## Instructions for the task
Retype the listing below line for line, leaving out the pictures.

## Stored entries
((

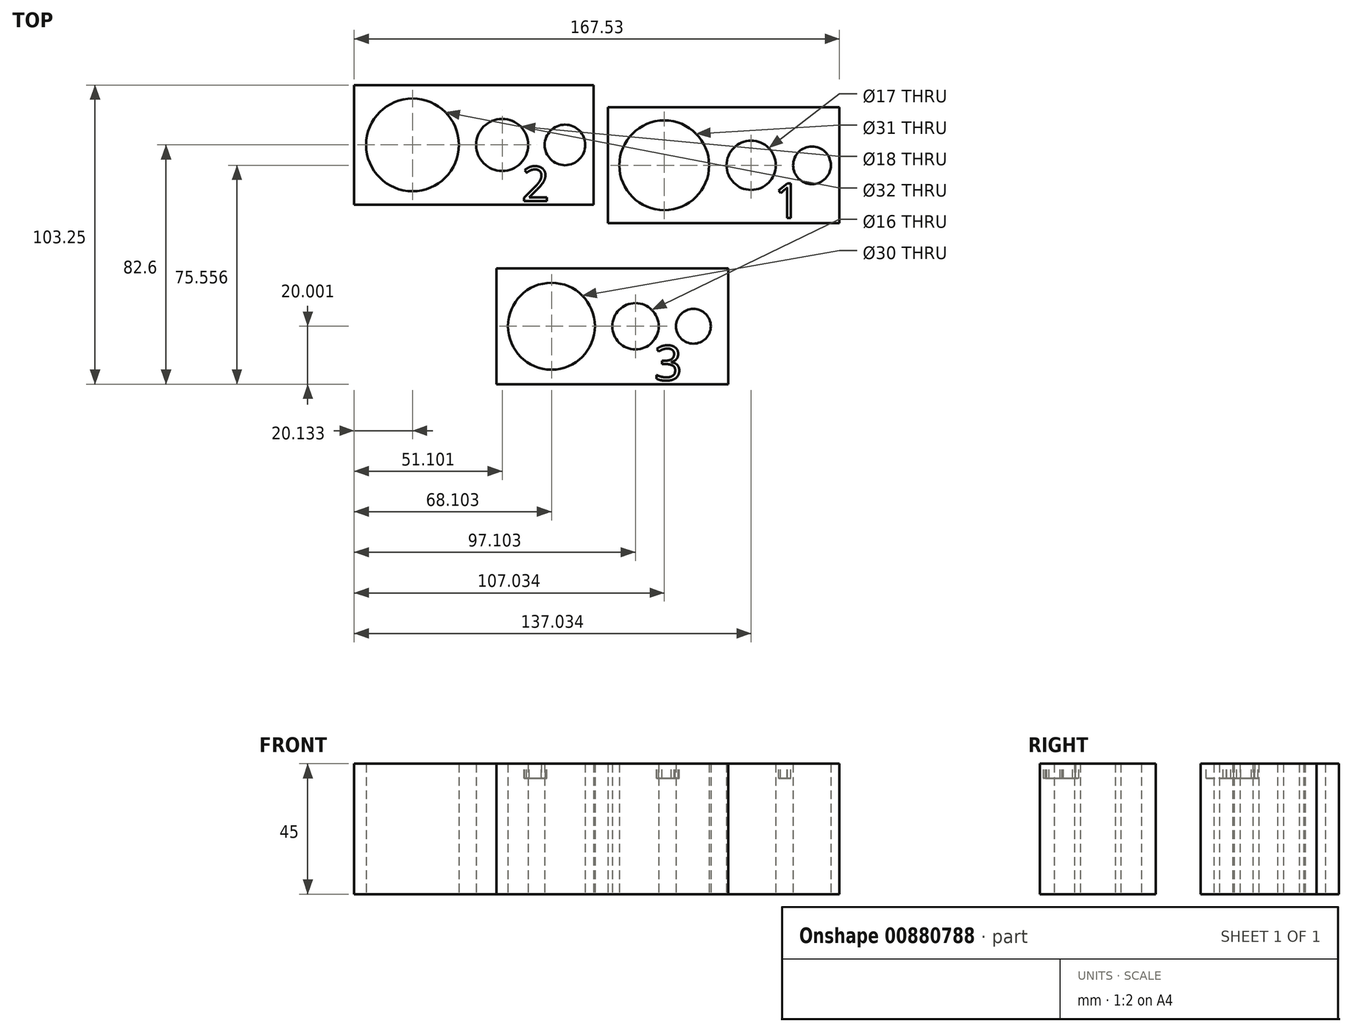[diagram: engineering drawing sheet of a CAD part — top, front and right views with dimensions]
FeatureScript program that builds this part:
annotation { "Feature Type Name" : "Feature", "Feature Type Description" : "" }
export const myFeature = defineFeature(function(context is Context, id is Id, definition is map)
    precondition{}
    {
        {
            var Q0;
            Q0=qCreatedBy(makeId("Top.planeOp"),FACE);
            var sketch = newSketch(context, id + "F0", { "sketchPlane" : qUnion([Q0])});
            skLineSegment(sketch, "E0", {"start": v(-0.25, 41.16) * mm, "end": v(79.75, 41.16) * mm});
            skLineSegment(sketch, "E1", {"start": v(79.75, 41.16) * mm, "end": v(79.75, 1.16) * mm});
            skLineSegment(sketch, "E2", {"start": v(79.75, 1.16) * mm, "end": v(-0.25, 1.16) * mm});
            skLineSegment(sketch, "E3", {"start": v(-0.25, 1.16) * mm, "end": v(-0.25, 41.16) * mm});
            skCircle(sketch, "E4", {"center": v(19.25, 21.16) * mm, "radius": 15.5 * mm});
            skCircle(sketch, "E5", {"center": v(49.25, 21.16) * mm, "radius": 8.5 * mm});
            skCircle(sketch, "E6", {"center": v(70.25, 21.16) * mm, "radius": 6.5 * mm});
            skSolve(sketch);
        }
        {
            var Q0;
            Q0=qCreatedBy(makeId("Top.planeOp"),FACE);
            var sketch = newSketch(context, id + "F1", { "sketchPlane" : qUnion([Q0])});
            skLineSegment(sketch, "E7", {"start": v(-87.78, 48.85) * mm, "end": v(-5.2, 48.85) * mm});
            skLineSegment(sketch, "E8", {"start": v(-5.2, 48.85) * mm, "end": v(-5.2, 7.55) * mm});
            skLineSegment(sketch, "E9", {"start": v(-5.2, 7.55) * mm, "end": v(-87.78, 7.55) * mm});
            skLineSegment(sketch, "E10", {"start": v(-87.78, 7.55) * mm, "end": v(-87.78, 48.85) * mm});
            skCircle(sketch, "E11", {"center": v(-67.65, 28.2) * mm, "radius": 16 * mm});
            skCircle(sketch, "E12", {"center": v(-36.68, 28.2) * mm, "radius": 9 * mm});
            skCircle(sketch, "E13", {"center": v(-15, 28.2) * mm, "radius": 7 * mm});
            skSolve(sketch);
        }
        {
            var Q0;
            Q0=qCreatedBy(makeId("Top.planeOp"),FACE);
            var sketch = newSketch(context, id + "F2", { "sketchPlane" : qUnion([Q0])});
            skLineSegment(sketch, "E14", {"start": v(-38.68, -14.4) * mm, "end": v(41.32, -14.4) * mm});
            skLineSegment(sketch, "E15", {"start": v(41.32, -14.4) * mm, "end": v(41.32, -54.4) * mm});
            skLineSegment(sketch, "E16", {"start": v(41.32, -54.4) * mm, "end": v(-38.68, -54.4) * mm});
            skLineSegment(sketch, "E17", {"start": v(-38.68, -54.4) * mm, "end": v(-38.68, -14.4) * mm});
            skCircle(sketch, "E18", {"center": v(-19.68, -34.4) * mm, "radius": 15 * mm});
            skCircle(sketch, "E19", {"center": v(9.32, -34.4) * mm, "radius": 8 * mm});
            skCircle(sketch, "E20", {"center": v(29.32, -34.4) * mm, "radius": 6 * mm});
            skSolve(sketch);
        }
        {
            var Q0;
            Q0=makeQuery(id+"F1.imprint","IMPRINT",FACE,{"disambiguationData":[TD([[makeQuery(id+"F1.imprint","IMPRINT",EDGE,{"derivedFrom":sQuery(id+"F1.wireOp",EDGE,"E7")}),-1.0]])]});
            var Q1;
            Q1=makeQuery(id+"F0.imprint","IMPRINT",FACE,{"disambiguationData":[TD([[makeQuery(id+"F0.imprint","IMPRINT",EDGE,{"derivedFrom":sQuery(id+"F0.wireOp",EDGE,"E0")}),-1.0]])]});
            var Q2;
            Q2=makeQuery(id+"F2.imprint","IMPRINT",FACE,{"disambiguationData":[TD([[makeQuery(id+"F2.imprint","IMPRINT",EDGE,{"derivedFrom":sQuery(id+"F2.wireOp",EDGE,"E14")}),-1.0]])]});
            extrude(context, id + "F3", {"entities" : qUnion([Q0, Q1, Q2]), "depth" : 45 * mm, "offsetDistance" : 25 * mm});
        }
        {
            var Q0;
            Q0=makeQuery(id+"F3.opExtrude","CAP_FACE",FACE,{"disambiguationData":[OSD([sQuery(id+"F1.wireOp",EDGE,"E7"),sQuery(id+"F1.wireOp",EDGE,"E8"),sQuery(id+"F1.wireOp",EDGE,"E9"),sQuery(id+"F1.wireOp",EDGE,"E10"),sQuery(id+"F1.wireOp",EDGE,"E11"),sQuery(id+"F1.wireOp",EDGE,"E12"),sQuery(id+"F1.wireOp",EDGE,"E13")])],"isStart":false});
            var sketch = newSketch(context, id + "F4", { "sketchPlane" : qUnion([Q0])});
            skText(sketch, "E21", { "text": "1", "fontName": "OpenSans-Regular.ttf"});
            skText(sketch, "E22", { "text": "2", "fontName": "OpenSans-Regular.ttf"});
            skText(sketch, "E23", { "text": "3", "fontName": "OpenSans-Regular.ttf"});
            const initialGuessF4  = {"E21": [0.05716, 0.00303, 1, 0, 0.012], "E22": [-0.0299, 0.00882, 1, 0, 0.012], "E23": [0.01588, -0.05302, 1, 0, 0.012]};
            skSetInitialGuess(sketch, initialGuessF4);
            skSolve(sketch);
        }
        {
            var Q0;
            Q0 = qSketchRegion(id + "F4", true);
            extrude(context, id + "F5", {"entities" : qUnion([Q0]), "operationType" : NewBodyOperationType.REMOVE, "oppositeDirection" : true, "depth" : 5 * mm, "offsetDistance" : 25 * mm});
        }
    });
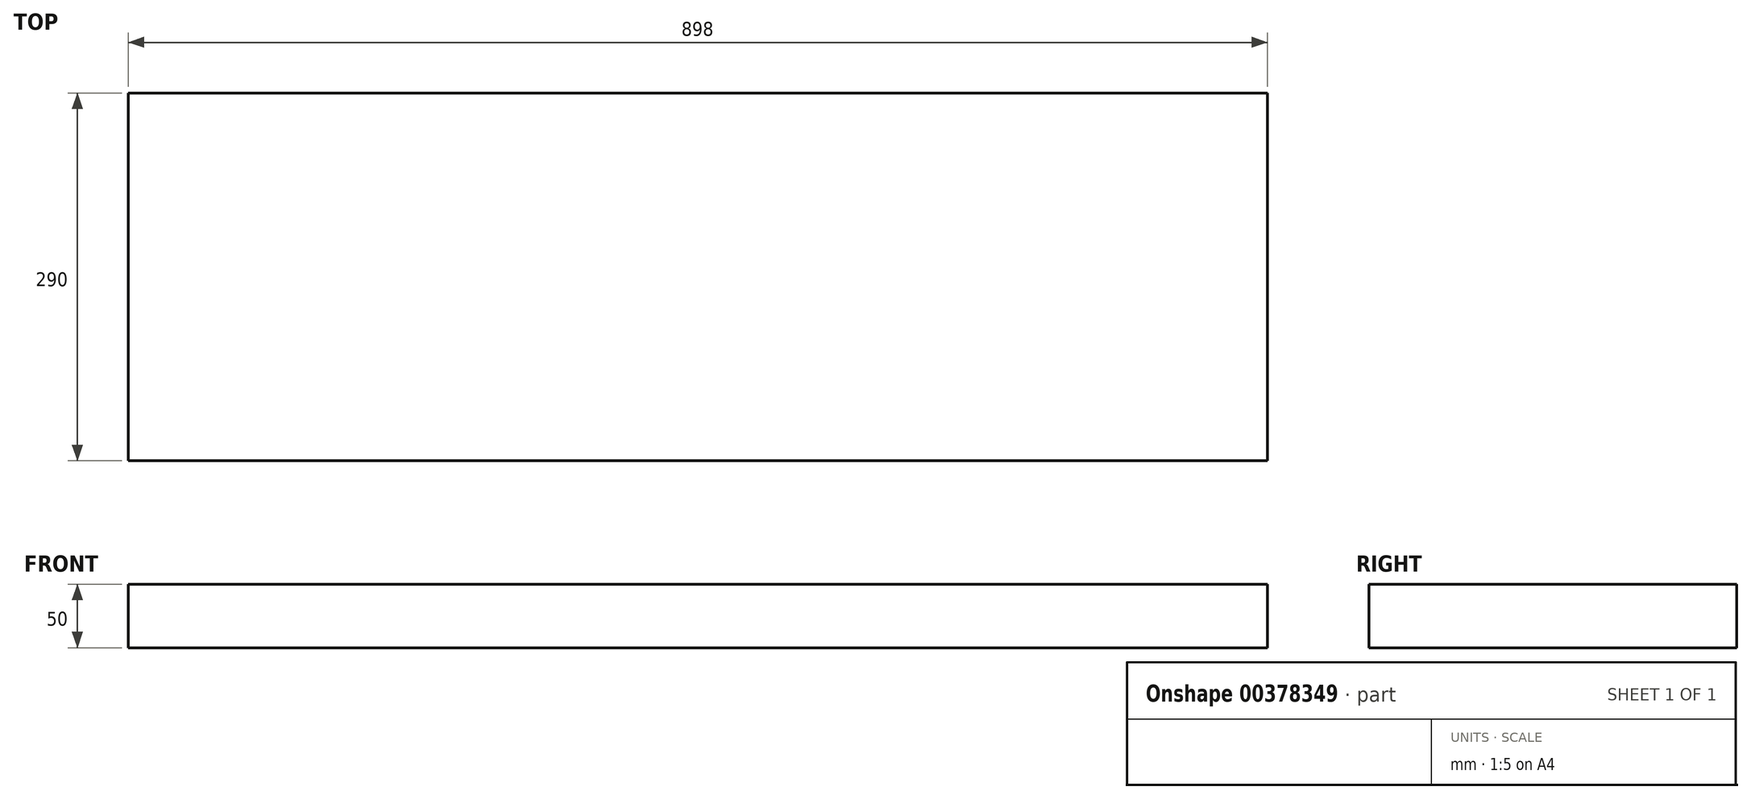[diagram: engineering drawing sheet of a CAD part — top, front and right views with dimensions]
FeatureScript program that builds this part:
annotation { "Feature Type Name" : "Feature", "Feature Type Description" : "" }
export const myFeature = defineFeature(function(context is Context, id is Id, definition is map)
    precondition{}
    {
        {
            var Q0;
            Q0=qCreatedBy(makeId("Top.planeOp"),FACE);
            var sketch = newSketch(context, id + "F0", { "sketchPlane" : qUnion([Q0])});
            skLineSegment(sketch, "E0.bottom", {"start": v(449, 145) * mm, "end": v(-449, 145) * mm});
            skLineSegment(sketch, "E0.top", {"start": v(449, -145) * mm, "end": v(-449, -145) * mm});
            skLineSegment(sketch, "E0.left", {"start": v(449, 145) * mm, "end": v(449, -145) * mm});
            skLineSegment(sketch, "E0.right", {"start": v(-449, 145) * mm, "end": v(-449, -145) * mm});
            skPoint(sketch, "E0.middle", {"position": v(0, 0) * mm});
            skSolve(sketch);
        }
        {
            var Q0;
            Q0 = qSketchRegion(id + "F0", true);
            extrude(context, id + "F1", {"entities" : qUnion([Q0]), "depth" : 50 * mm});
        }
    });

))

## Written answer
[diagram: engineering drawing sheet of a CAD part — top, front and right views with dimensions]
FeatureScript program that builds this part:
annotation { "Feature Type Name" : "Feature", "Feature Type Description" : "" }
export const myFeature = defineFeature(function(context is Context, id is Id, definition is map)
    precondition{}
    {
        {
            var Q0;
            Q0=qCreatedBy(makeId("Top.planeOp"),FACE);
            var sketch = newSketch(context, id + "F0", { "sketchPlane" : qUnion([Q0])});
            skLineSegment(sketch, "E0", {"start": v(-0.25, 41.16) * mm, "end": v(79.75, 41.16) * mm});
            skLineSegment(sketch, "E1", {"start": v(79.75, 41.16) * mm, "end": v(79.75, 1.16) * mm});
            skLineSegment(sketch, "E2", {"start": v(79.75, 1.16) * mm, "end": v(-0.25, 1.16) * mm});
            skLineSegment(sketch, "E3", {"start": v(-0.25, 1.16) * mm, "end": v(-0.25, 41.16) * mm});
            skCircle(sketch, "E4", {"center": v(19.25, 21.16) * mm, "radius": 15.5 * mm});
            skCircle(sketch, "E5", {"center": v(49.25, 21.16) * mm, "radius": 8.5 * mm});
            skCircle(sketch, "E6", {"center": v(70.25, 21.16) * mm, "radius": 6.5 * mm});
            skSolve(sketch);
        }
        {
            var Q0;
            Q0=qCreatedBy(makeId("Top.planeOp"),FACE);
            var sketch = newSketch(context, id + "F1", { "sketchPlane" : qUnion([Q0])});
            skLineSegment(sketch, "E7", {"start": v(-87.78, 48.85) * mm, "end": v(-5.2, 48.85) * mm});
            skLineSegment(sketch, "E8", {"start": v(-5.2, 48.85) * mm, "end": v(-5.2, 7.55) * mm});
            skLineSegment(sketch, "E9", {"start": v(-5.2, 7.55) * mm, "end": v(-87.78, 7.55) * mm});
            skLineSegment(sketch, "E10", {"start": v(-87.78, 7.55) * mm, "end": v(-87.78, 48.85) * mm});
            skCircle(sketch, "E11", {"center": v(-67.65, 28.2) * mm, "radius": 16 * mm});
            skCircle(sketch, "E12", {"center": v(-36.68, 28.2) * mm, "radius": 9 * mm});
            skCircle(sketch, "E13", {"center": v(-15, 28.2) * mm, "radius": 7 * mm});
            skSolve(sketch);
        }
        {
            var Q0;
            Q0=qCreatedBy(makeId("Top.planeOp"),FACE);
            var sketch = newSketch(context, id + "F2", { "sketchPlane" : qUnion([Q0])});
            skLineSegment(sketch, "E14", {"start": v(-38.68, -14.4) * mm, "end": v(41.32, -14.4) * mm});
            skLineSegment(sketch, "E15", {"start": v(41.32, -14.4) * mm, "end": v(41.32, -54.4) * mm});
            skLineSegment(sketch, "E16", {"start": v(41.32, -54.4) * mm, "end": v(-38.68, -54.4) * mm});
            skLineSegment(sketch, "E17", {"start": v(-38.68, -54.4) * mm, "end": v(-38.68, -14.4) * mm});
            skCircle(sketch, "E18", {"center": v(-19.68, -34.4) * mm, "radius": 15 * mm});
            skCircle(sketch, "E19", {"center": v(9.32, -34.4) * mm, "radius": 8 * mm});
            skCircle(sketch, "E20", {"center": v(29.32, -34.4) * mm, "radius": 6 * mm});
            skSolve(sketch);
        }
        {
            var Q0;
            Q0=makeQuery(id+"F1.imprint","IMPRINT",FACE,{"disambiguationData":[TD([[makeQuery(id+"F1.imprint","IMPRINT",EDGE,{"derivedFrom":sQuery(id+"F1.wireOp",EDGE,"E7")}),-1.0]])]});
            var Q1;
            Q1=makeQuery(id+"F0.imprint","IMPRINT",FACE,{"disambiguationData":[TD([[makeQuery(id+"F0.imprint","IMPRINT",EDGE,{"derivedFrom":sQuery(id+"F0.wireOp",EDGE,"E0")}),-1.0]])]});
            var Q2;
            Q2=makeQuery(id+"F2.imprint","IMPRINT",FACE,{"disambiguationData":[TD([[makeQuery(id+"F2.imprint","IMPRINT",EDGE,{"derivedFrom":sQuery(id+"F2.wireOp",EDGE,"E14")}),-1.0]])]});
            extrude(context, id + "F3", {"entities" : qUnion([Q0, Q1, Q2]), "depth" : 45 * mm, "offsetDistance" : 25 * mm});
        }
        {
            var Q0;
            Q0=makeQuery(id+"F3.opExtrude","CAP_FACE",FACE,{"disambiguationData":[OSD([sQuery(id+"F1.wireOp",EDGE,"E7"),sQuery(id+"F1.wireOp",EDGE,"E8"),sQuery(id+"F1.wireOp",EDGE,"E9"),sQuery(id+"F1.wireOp",EDGE,"E10"),sQuery(id+"F1.wireOp",EDGE,"E11"),sQuery(id+"F1.wireOp",EDGE,"E12"),sQuery(id+"F1.wireOp",EDGE,"E13")])],"isStart":false});
            var sketch = newSketch(context, id + "F4", { "sketchPlane" : qUnion([Q0])});
            skText(sketch, "E21", { "text": "1", "fontName": "OpenSans-Regular.ttf"});
            skText(sketch, "E22", { "text": "2", "fontName": "OpenSans-Regular.ttf"});
            skText(sketch, "E23", { "text": "3", "fontName": "OpenSans-Regular.ttf"});
            const initialGuessF4  = {"E21": [0.05716, 0.00303, 1, 0, 0.012], "E22": [-0.0299, 0.00882, 1, 0, 0.012], "E23": [0.01588, -0.05302, 1, 0, 0.012]};
            skSetInitialGuess(sketch, initialGuessF4);
            skSolve(sketch);
        }
        {
            var Q0;
            Q0 = qSketchRegion(id + "F4", true);
            extrude(context, id + "F5", {"entities" : qUnion([Q0]), "operationType" : NewBodyOperationType.REMOVE, "oppositeDirection" : true, "depth" : 5 * mm, "offsetDistance" : 25 * mm});
        }
    });
[diagram: engineering drawing sheet of a CAD part — top, front and right views with dimensions]
FeatureScript program that builds this part:
annotation { "Feature Type Name" : "Feature", "Feature Type Description" : "" }
export const myFeature = defineFeature(function(context is Context, id is Id, definition is map)
    precondition{}
    {
        {
            var Q0;
            Q0=qCreatedBy(makeId("Top.planeOp"),FACE);
            var sketch = newSketch(context, id + "F0", { "sketchPlane" : qUnion([Q0])});
            skLineSegment(sketch, "E0.bottom", {"start": v(449, 145) * mm, "end": v(-449, 145) * mm});
            skLineSegment(sketch, "E0.top", {"start": v(449, -145) * mm, "end": v(-449, -145) * mm});
            skLineSegment(sketch, "E0.left", {"start": v(449, 145) * mm, "end": v(449, -145) * mm});
            skLineSegment(sketch, "E0.right", {"start": v(-449, 145) * mm, "end": v(-449, -145) * mm});
            skPoint(sketch, "E0.middle", {"position": v(0, 0) * mm});
            skSolve(sketch);
        }
        {
            var Q0;
            Q0 = qSketchRegion(id + "F0", true);
            extrude(context, id + "F1", {"entities" : qUnion([Q0]), "depth" : 50 * mm});
        }
    });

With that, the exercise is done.